··· DATA UNDER STUDY ···

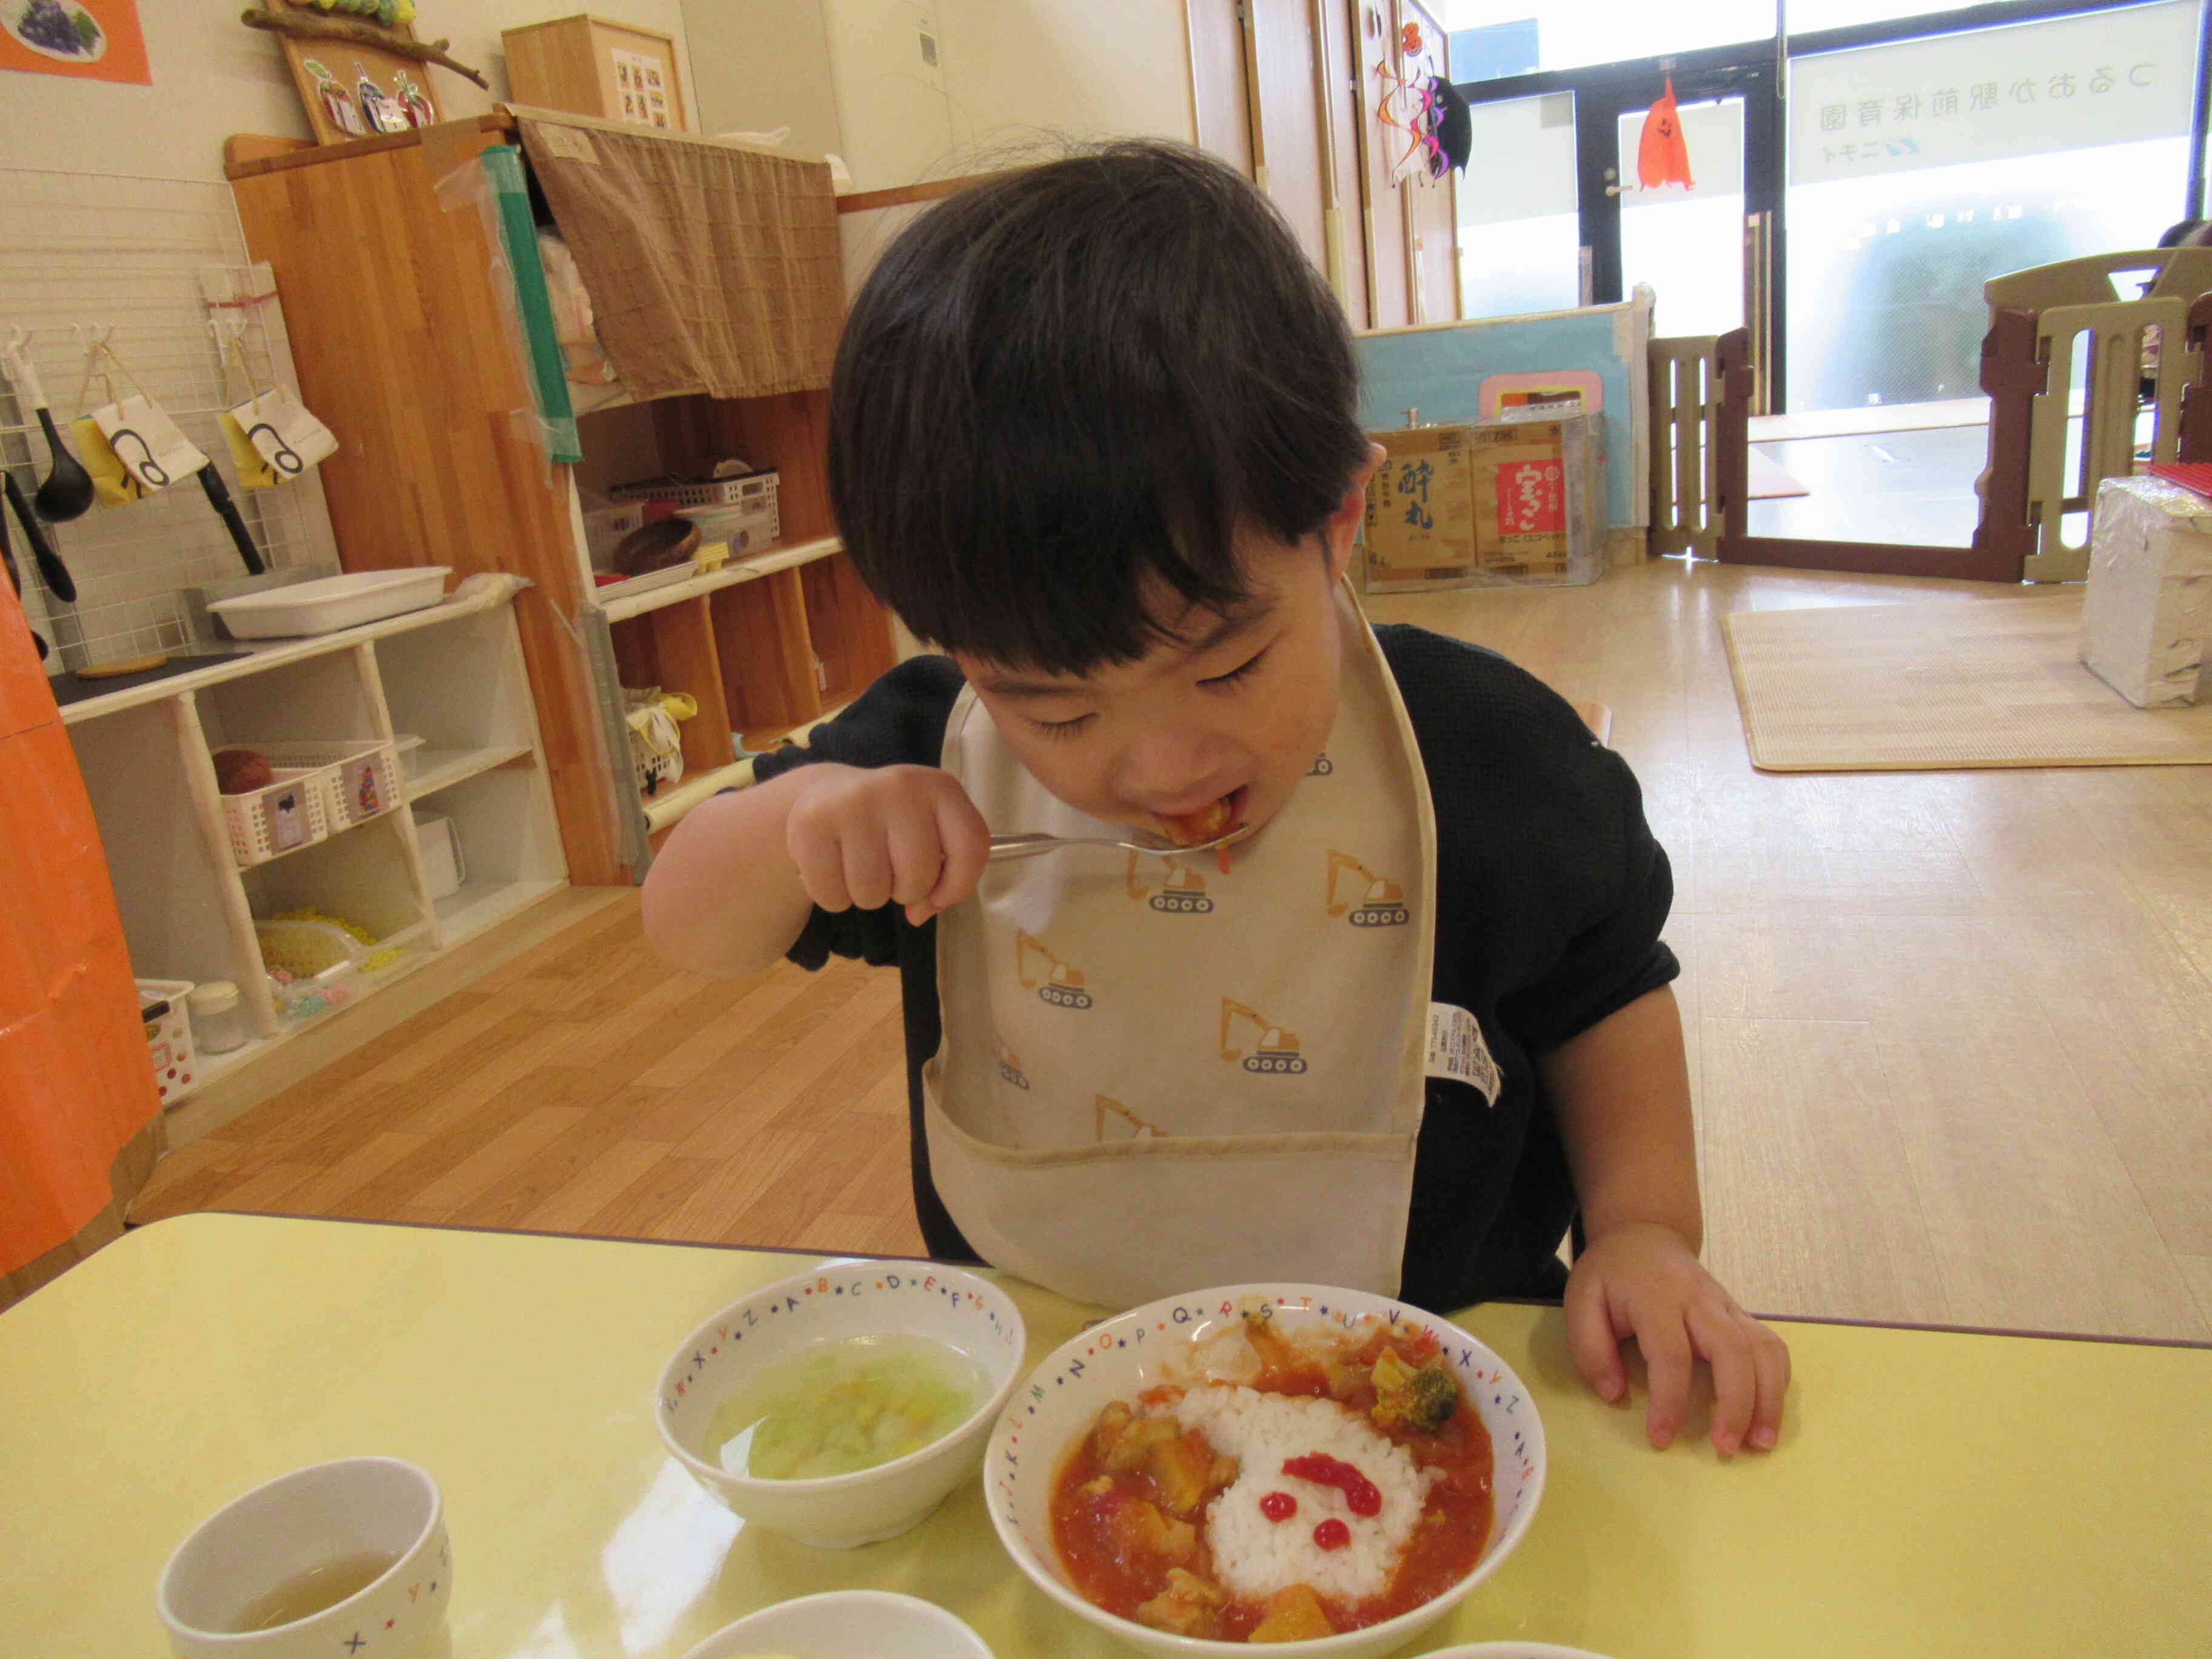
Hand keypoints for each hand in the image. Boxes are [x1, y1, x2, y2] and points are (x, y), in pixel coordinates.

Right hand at [784, 763, 989, 925]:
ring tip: (860, 865)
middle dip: (904, 891)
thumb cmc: (892, 825)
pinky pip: (833, 897)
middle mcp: (899, 787)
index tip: (938, 895)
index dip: (958, 885)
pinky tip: (833, 868)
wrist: (828, 795)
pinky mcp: (811, 823)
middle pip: (917, 878)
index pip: (971, 847)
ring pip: (872, 893)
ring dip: (868, 896)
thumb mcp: (931, 835)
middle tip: (888, 868)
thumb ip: (944, 878)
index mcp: (941, 788)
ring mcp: (853, 802)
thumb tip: (918, 914)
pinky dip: (834, 898)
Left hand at [1564, 1221, 1790, 1455]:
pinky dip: (1777, 1381)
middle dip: (1736, 1404)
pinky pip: (1771, 1346)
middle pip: (1733, 1350)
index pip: (1671, 1353)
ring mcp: (1727, 1305)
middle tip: (1727, 1449)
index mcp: (1656, 1297)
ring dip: (1769, 1398)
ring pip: (1764, 1348)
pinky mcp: (1742, 1314)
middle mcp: (1700, 1299)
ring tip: (1760, 1442)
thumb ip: (1590, 1347)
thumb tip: (1614, 1394)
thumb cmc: (1611, 1274)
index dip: (1669, 1400)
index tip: (1661, 1439)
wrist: (1643, 1235)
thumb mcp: (1580, 1299)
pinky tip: (1767, 1413)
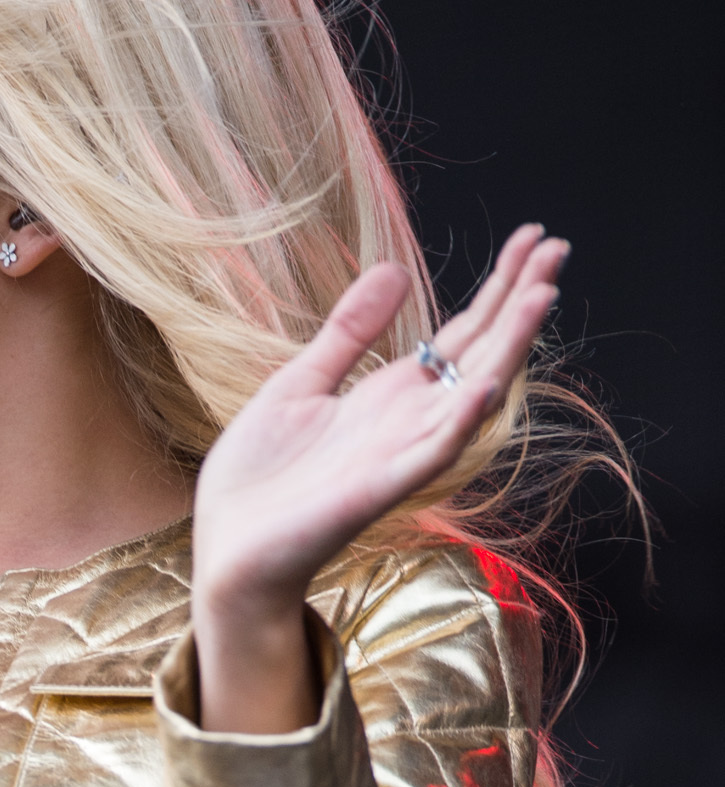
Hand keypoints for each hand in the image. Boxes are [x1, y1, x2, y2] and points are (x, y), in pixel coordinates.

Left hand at [189, 223, 567, 730]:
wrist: (227, 549)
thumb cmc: (260, 477)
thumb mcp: (300, 383)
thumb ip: (348, 332)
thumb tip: (396, 270)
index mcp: (391, 397)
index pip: (461, 334)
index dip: (498, 287)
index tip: (532, 237)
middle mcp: (408, 423)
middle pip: (481, 353)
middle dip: (519, 302)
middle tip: (558, 246)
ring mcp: (398, 456)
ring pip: (470, 397)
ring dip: (508, 349)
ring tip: (542, 295)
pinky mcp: (378, 490)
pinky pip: (432, 454)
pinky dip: (460, 421)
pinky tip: (484, 384)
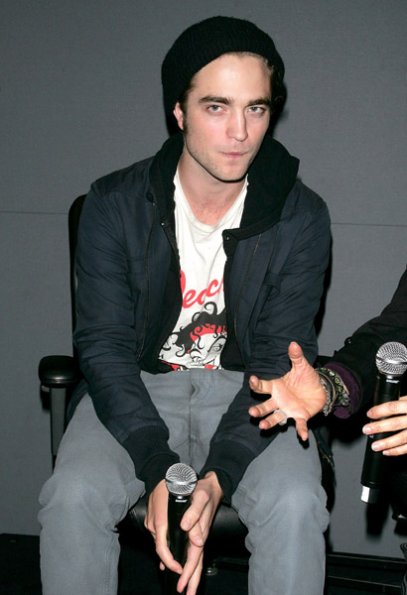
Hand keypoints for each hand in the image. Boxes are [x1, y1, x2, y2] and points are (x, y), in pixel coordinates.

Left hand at [145, 472, 221, 593]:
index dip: (188, 572)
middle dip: (192, 580)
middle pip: (197, 563)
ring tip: (185, 588)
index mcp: (200, 532)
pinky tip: (178, 566)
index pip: (194, 557)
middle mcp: (200, 536)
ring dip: (190, 574)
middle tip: (186, 594)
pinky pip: (190, 551)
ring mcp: (198, 535)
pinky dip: (185, 561)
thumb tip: (186, 529)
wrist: (212, 484)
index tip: (181, 584)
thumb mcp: (199, 498)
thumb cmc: (205, 490)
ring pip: (194, 559)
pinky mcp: (196, 530)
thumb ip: (194, 513)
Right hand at [248, 341, 325, 440]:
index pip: (263, 386)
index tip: (252, 380)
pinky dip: (301, 430)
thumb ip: (296, 356)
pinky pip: (299, 424)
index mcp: (277, 387)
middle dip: (258, 410)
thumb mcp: (302, 366)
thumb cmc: (307, 378)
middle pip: (265, 406)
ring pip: (276, 417)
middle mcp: (279, 400)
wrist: (320, 389)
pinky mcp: (300, 416)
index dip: (256, 384)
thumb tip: (293, 343)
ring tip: (262, 426)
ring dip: (269, 422)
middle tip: (251, 413)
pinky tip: (302, 436)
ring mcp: (288, 409)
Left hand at [363, 395, 406, 455]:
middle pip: (395, 423)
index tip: (369, 414)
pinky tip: (387, 452)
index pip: (393, 407)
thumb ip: (403, 401)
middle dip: (379, 427)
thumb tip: (384, 405)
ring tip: (374, 446)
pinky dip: (397, 451)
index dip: (379, 411)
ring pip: (402, 438)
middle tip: (366, 429)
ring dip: (386, 443)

···

> **EXERCISE GOAL**: Copy out the line containing "pinky tip: (387, 452)", then every line after it through the end of the listing, exactly and with nothing else.

> **EXERCISE ANSWER**:
pinky tip: (387, 452)
index pip: (393, 407)
thumb ip: (403, 401)
middle dip: (379, 427)
thumb tip: (384, 405)
ring tip: (374, 446)
pinky dip: (397, 451)
index dip: (379, 411)
ring pip: (402, 438)
middle tip: (366, 429)
ring dip: (386, 443)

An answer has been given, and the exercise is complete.